EXERCISE DATA:
______

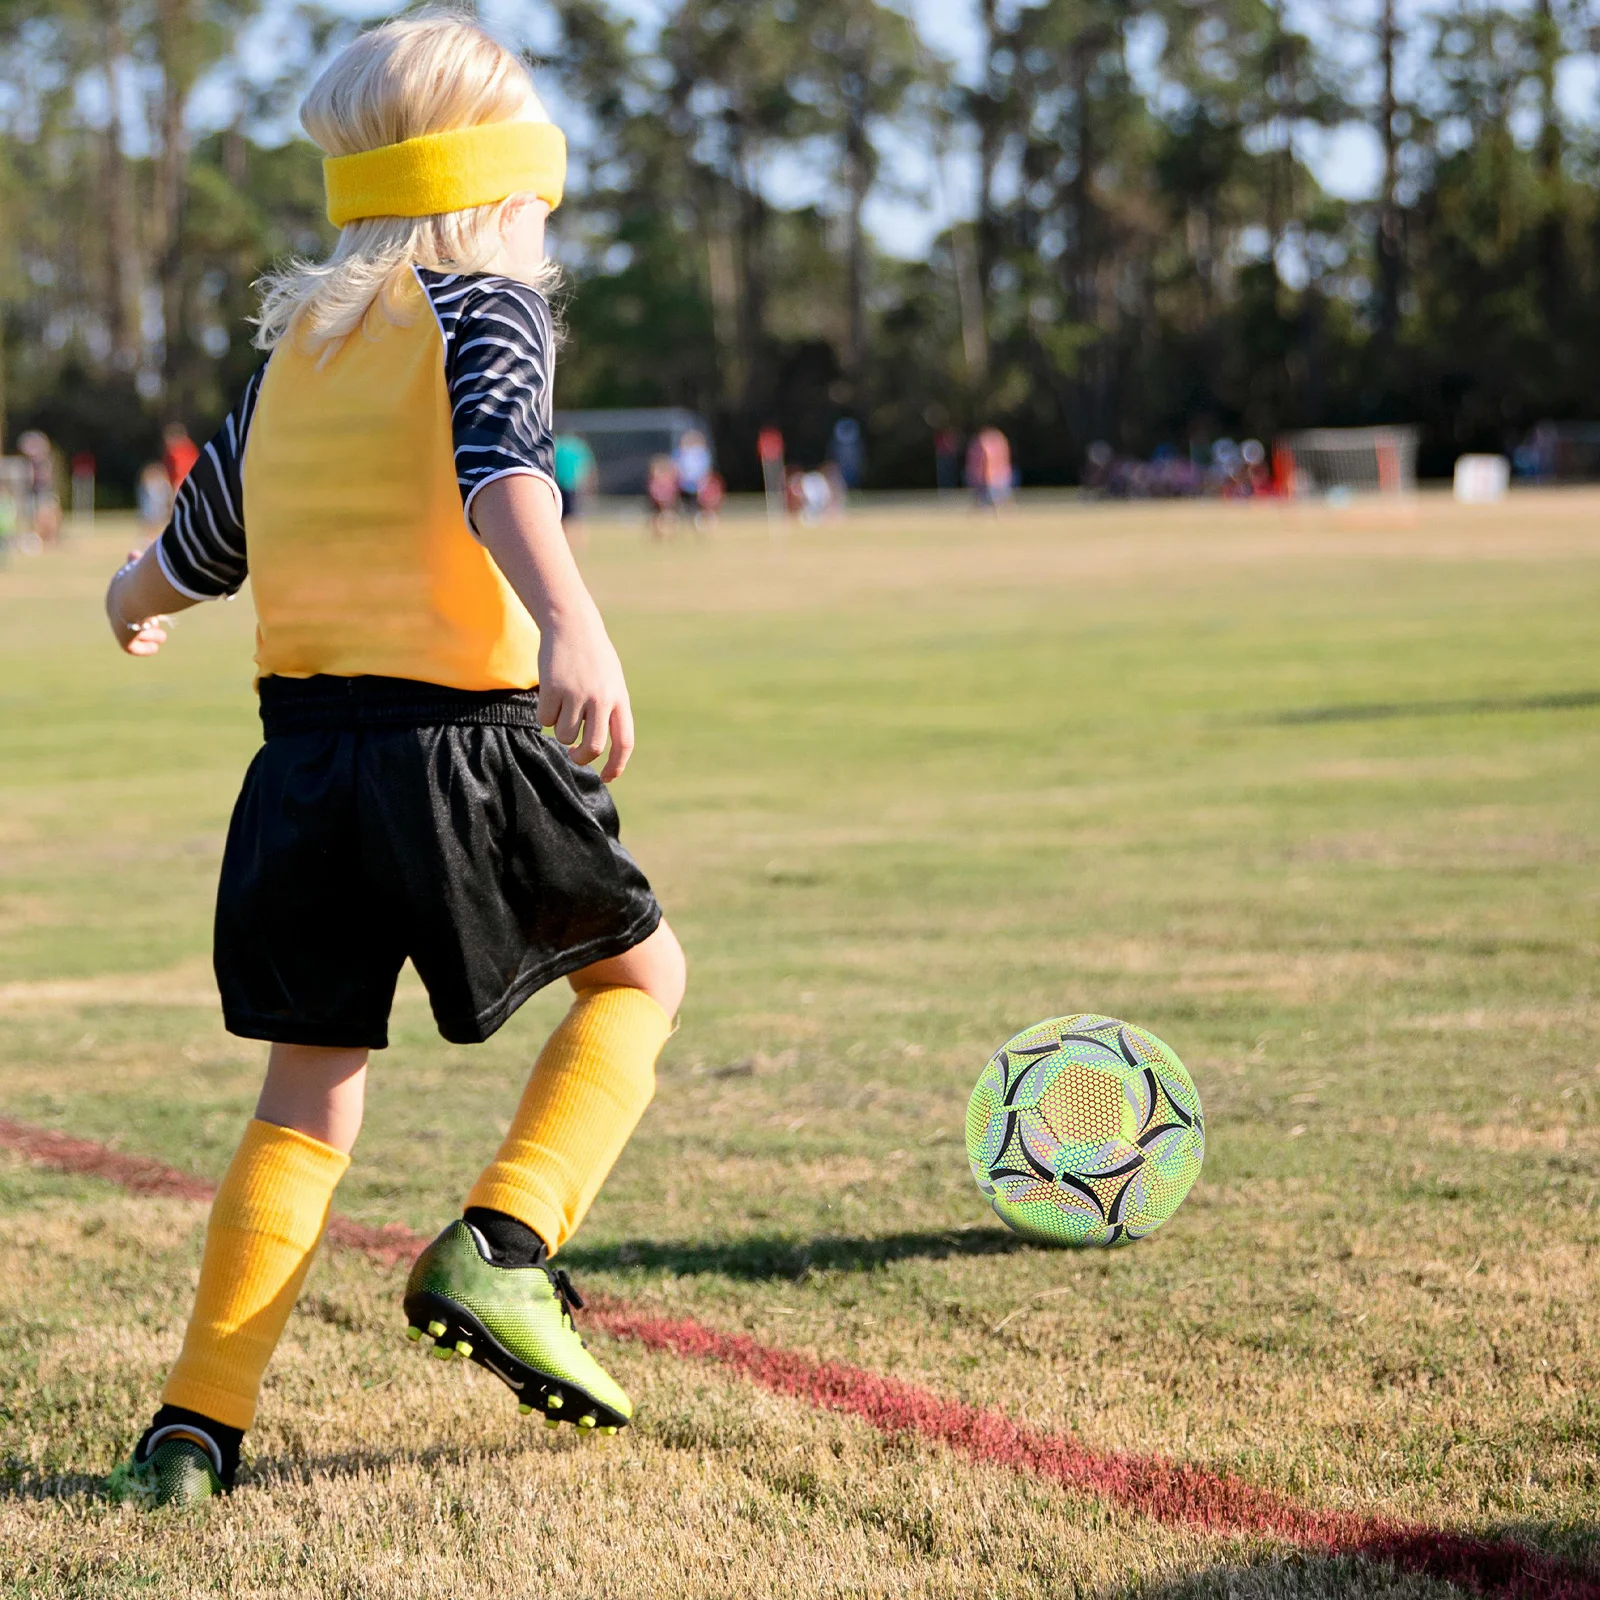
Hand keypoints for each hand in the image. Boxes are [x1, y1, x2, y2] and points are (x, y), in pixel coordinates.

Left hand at [106, 550, 170, 655]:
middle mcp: (114, 610)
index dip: (143, 605)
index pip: (128, 601)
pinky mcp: (123, 639)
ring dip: (148, 635)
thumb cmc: (144, 578)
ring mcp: (118, 625)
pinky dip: (145, 648)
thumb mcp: (138, 566)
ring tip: (161, 634)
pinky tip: (156, 645)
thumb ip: (136, 561)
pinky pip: (132, 648)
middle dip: (146, 621)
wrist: (137, 593)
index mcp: (116, 592)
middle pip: (130, 619)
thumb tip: (133, 553)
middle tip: (158, 621)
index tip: (156, 607)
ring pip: (133, 633)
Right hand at [536, 606, 634, 781]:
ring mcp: (576, 694)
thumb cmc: (593, 658)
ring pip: (564, 735)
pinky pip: (545, 719)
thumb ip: (609, 711)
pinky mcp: (552, 689)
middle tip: (574, 754)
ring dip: (559, 728)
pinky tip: (550, 693)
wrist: (571, 624)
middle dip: (580, 757)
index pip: (624, 742)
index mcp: (619, 699)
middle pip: (592, 747)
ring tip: (562, 705)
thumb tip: (598, 749)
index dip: (616, 766)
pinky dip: (545, 713)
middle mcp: (600, 699)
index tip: (606, 778)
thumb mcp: (611, 682)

______

TASK DIRECTIONS: Using the records above, copy every line that has the word "hand" in it.

PROBLEM SOLUTION:
Hand keypoints for each hand in the image. Boxes are [x1, y1, x2, y2] and points are (x, y), in pixel coordinates.
Left hand at [106, 550, 170, 655]:
Right hand at [536, 606, 634, 781]:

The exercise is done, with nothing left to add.